For docker deployments, you will provide OpenMetadata Server Application with the self signed certificates of Airflow bundled in JVM keystore.
These will be passed to the application using `AIRFLOW_TRUST_STORE_PATH` and `AIRFLOW_TRUST_STORE_PASSWORD` environment variable.
```
AIRFLOW_TRUST_STORE_PATH="<path/to/truststore.jks>"
AIRFLOW_TRUST_STORE_PASSWORD="<JVM_TRUSTSTORE_PASSWORD>"
```
Please make sure to have the the truststore file mounted and available as part of Docker Deployments.

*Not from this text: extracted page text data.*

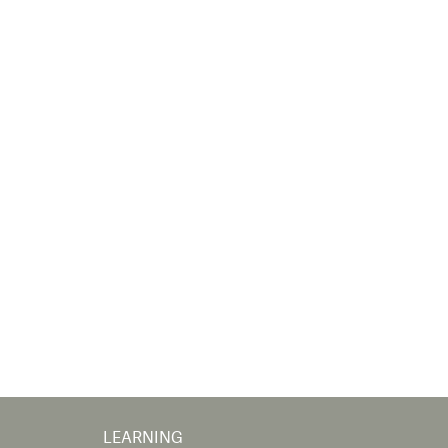
LEARNING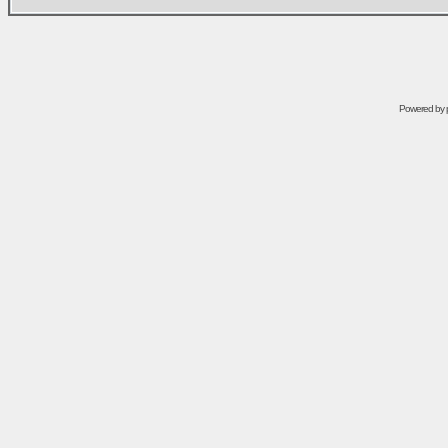
Powered by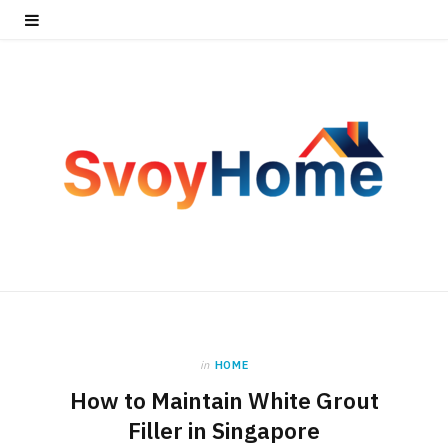
in
HOME
How to Maintain White Grout
Filler in Singapore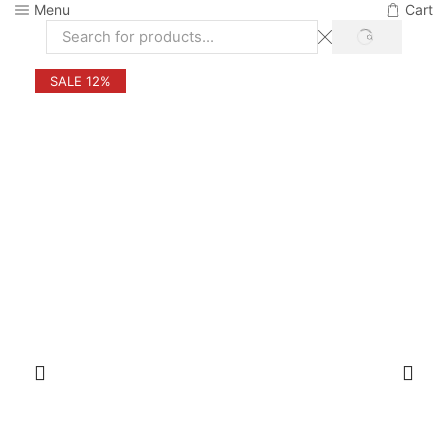
Menu
Cart
SEARCH
Search
input
SALE 12%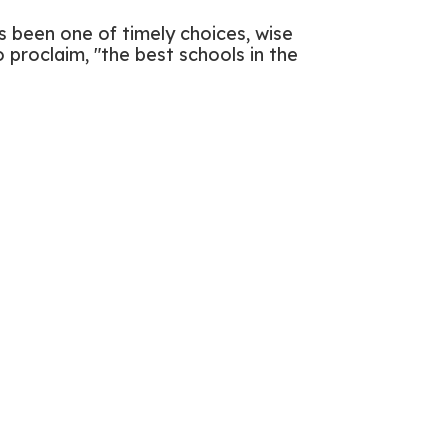
has been one of timely choices, wise
 proclaim, "the best schools in the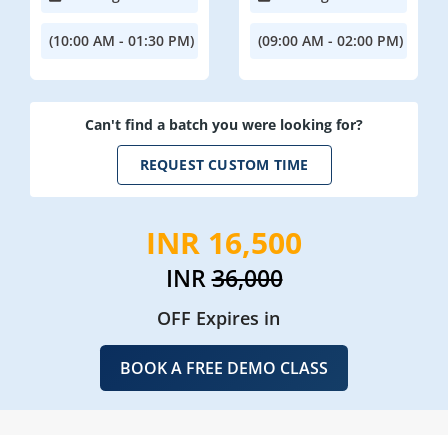
(10:00 AM - 01:30 PM)
(09:00 AM - 02:00 PM)
Can't find a batch you were looking for?
REQUEST CUSTOM TIME
INR 16,500
INR
36,000
OFF Expires in
BOOK A FREE DEMO CLASS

For kubernetes deployments, update the helm values as below -
```yaml
extraEnvs:
- name: AIRFLOW_TRUST_STORE_PASSWORD
valueFrom:
secretKeyRef:
name: truststore-password-secret
key: password
- name: AIRFLOW_TRUST_STORE_PATH
value: "/etc/openmetadata/certs/truststore.jks>"
extraVolumes:
- name: jks-vol
secret:
secretName: jks-certs
extraVolumeMounts:
- name: jks-vol
mountPath: /etc/openmetadata/certs
readOnly: true
```
In the above code snippet, we are mounting the volumes of truststore file from a kubernetes secret. You can create the secret from `truststore.jks` file from the below `kubectl` command -
```bash
kubectl create secret generic jks-certs --from-file truststore.jks --namespace <NAMESPACE_NAME>
kubectl create secret generic truststore-password-secret --from-literal password=<YOUR_TRUSTSTORE_PASSWORD> --namespace <NAMESPACE_NAME>
```
Next, restart or redeploy openmetadata application to take the above configs in effect.
### Example: Setting it locally
For example, if we are running the server locally, we need to add the certificate to the JVM `cacerts` store:
```bash
sudo keytool -import -trustcacerts -keystore cacerts -storepass changeit -noprompt -alias localhost -file /path/to/airflow.crt
```
Then, the values of the YAML config would be something similar to:
```yaml
truststorePath: "/Library/Java/JavaVirtualMachines/amazon-corretto-11.jdk/Contents/Home/lib/security/cacerts"
truststorePassword: "changeit"
```
Make sure to update these values to the ones in your host. Also, it's always preferred to use environment variables
instead of hardcoding sensitive information.